Source text:
↓

87th Mayor of Ponce, Puerto Rico
- In office c. 16 July 1886 – May 1887
- Preceded by: Rafael de Zárate y Sequera
- Succeeded by: Ermelindo Salazar

Personal details
- Born: 1844
- Died: ca. 1915
- Profession: Writer

= Ramón Elices Montes =

Ramón Elices Montes (1844 – ca. 1915) was Mayor of Ponce, Puerto Rico, from 16 July 1886 to May 1887.

==Mayoral term==
On 10 July 1886, Elices Montes was appointed mayor of Ponce by the Central Government of the Province of Puerto Rico, and his appointment became effective on 16 July of that year. He is best remembered for having published a 14-page municipal status report where he laid out the state of municipality in eight areas: Municipal personnel, Municipal records, Treasury, Source of the municipal debt, Plan to liquidate the municipal debt, Education, Health, and Public works.

Acting as mayor during the General Assembly of the Partido Autonomista Puertorriqueño that took place at Teatro La Perla in 1887, he wrote a voluminous "Memoirs" of the event, which he submitted to the Governor.

↑

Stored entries
↓

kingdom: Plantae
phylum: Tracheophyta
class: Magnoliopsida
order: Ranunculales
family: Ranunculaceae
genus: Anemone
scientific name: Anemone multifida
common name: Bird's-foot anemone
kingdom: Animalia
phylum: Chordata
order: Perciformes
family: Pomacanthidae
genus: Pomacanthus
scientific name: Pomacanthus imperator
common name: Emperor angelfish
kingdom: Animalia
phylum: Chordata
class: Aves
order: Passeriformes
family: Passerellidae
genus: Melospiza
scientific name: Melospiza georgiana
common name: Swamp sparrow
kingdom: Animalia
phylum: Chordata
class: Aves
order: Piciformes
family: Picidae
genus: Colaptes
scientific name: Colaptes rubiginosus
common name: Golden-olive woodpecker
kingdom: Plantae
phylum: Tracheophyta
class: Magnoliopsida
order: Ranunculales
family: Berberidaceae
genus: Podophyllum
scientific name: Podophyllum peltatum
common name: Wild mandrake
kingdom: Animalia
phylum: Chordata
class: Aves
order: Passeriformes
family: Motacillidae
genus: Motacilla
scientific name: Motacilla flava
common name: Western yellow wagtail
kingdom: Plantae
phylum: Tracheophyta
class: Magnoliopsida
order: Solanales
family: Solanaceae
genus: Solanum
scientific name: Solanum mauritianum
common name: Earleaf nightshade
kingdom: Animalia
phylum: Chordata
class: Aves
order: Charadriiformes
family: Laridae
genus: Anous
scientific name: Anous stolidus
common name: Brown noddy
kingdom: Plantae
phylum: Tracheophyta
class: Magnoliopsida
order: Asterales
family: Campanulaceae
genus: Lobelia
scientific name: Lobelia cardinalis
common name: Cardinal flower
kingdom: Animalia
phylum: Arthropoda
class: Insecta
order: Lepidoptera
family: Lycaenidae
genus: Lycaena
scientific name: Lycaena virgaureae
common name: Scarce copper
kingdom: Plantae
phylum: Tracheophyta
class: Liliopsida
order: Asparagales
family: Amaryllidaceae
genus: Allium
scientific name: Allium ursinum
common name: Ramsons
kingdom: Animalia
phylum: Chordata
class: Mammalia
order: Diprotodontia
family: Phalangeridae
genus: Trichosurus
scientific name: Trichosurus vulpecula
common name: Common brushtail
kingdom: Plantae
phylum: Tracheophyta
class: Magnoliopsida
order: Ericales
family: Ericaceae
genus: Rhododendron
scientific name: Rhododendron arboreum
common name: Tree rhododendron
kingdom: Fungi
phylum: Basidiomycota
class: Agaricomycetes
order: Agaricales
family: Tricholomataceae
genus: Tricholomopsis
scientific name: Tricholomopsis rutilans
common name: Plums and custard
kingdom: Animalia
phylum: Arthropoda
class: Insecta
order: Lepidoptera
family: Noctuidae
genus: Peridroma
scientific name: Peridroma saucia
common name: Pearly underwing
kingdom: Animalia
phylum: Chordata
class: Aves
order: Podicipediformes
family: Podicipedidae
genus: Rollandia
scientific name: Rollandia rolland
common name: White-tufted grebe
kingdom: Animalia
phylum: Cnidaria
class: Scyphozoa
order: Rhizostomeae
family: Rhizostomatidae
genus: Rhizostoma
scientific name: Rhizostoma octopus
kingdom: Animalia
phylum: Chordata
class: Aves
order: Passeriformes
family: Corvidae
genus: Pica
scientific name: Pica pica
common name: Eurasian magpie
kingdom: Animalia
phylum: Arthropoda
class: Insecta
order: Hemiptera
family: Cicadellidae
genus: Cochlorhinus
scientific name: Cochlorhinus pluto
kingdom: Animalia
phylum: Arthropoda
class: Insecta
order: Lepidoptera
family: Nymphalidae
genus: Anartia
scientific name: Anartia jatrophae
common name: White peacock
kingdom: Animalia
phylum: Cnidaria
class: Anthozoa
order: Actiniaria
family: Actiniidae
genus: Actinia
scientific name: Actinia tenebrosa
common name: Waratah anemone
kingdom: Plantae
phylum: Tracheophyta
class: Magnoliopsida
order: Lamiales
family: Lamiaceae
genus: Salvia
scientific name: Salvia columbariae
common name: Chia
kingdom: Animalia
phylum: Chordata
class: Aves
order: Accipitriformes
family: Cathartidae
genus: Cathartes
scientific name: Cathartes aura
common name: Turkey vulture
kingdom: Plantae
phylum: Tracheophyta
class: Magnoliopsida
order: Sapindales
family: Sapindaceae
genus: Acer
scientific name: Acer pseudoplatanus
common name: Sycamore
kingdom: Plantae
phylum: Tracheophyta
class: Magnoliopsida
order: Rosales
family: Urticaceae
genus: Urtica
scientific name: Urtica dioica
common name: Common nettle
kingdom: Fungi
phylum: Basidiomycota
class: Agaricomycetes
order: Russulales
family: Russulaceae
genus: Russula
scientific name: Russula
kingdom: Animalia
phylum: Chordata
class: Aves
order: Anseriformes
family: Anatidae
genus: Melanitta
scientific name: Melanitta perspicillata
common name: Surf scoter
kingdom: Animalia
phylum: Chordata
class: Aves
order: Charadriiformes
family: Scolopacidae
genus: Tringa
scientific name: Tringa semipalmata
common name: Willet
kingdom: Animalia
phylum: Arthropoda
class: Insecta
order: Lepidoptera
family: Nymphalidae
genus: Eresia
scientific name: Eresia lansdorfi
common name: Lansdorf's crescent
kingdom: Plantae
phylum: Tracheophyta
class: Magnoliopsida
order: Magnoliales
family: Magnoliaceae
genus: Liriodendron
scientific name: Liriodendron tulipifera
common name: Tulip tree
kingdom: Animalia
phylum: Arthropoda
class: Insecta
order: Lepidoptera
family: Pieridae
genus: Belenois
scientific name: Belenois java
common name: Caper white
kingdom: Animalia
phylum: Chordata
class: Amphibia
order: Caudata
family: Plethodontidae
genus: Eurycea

↑

Exercise set:
(a) Please answer these questions from the biography of Ramón Elices Montes:
(i) Who appointed him mayor of Ponce?
(ii) Who succeeded him in that office?
(iii) Where did the 1887 General Assembly of the Partido Autonomista Puertorriqueño take place?
(b) Turn the paragraph of the biography of Ramón Elices Montes that opens "On 10 July 1886" into a short bulleted list that keeps its main facts.

Full solutions:
(a)
(i) The Central Government of the Province of Puerto Rico
(ii) Ermelindo Salazar
(iii) Teatro La Perla

(b)
- Appointed mayor of Ponce on 10 July 1886 by the Central Government of the Province of Puerto Rico
- Appointment took effect on 16 July 1886
- Best remembered for publishing a 14-page municipal status report
- The report covered eight areas: municipal personnel, municipal records, treasury, source of the municipal debt, plan to liquidate the municipal debt, education, health, and public works